Available data
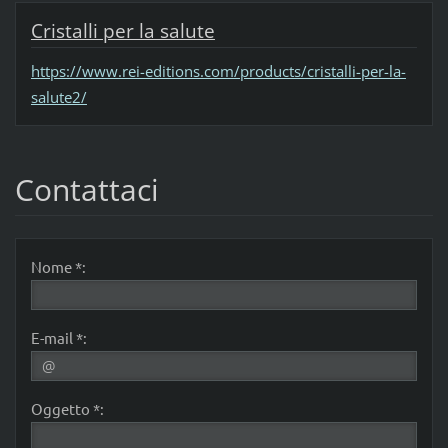
Cristalli per la salute
https://www.rei-editions.com/products/cristalli-per-la-
salute2/
Contattaci
Nome *:
E-mail *:
Oggetto *:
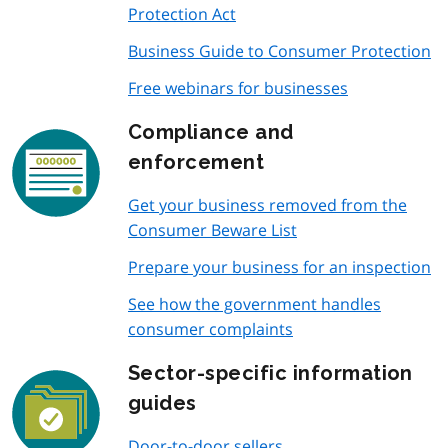
Protection Act
Business Guide to Consumer Protection
Free webinars for businesses
Compliance and
enforcement
Get your business removed from the
Consumer Beware List
Prepare your business for an inspection
See how the government handles
consumer complaints
Sector-specific information
guides
Door-to-door sellers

Your instructions
Return every entry above exactly as written, minus the pictures.

Solution for this task
Cristalli per la salute
https://www.rei-editions.com/products/cristalli-per-la-
salute2/
Contattaci
Nome *:
E-mail *:
Oggetto *:
Protection Act
Business Guide to Consumer Protection
Free webinars for businesses
Compliance and
enforcement
Get your business removed from the
Consumer Beware List
Prepare your business for an inspection
See how the government handles
consumer complaints
Sector-specific information
guides
Door-to-door sellers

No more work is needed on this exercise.